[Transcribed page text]
—————

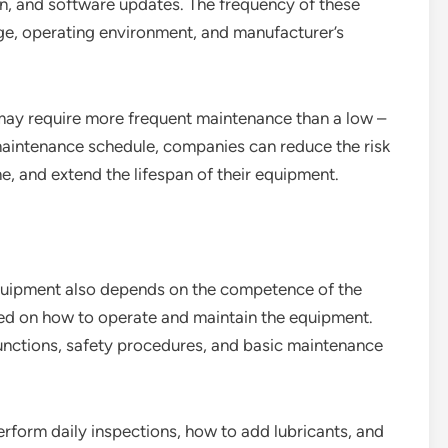
ion, and software updates. The frequency of these
ge, operating environment, and manufacturer’s
 may require more frequent maintenance than a low –
maintenance schedule, companies can reduce the risk
 and extend the lifespan of their equipment.
uipment also depends on the competence of the
ned on how to operate and maintain the equipment.
unctions, safety procedures, and basic maintenance
form daily inspections, how to add lubricants, and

—————

▶ **Task to carry out**: Quote every line of the transcribed text in the records above word for word, leaving out the pictures.

▶ **Result**:
ion, and software updates. The frequency of these
ge, operating environment, and manufacturer’s
 may require more frequent maintenance than a low –
maintenance schedule, companies can reduce the risk
 and extend the lifespan of their equipment.
uipment also depends on the competence of the
ned on how to operate and maintain the equipment.
unctions, safety procedures, and basic maintenance
form daily inspections, how to add lubricants, and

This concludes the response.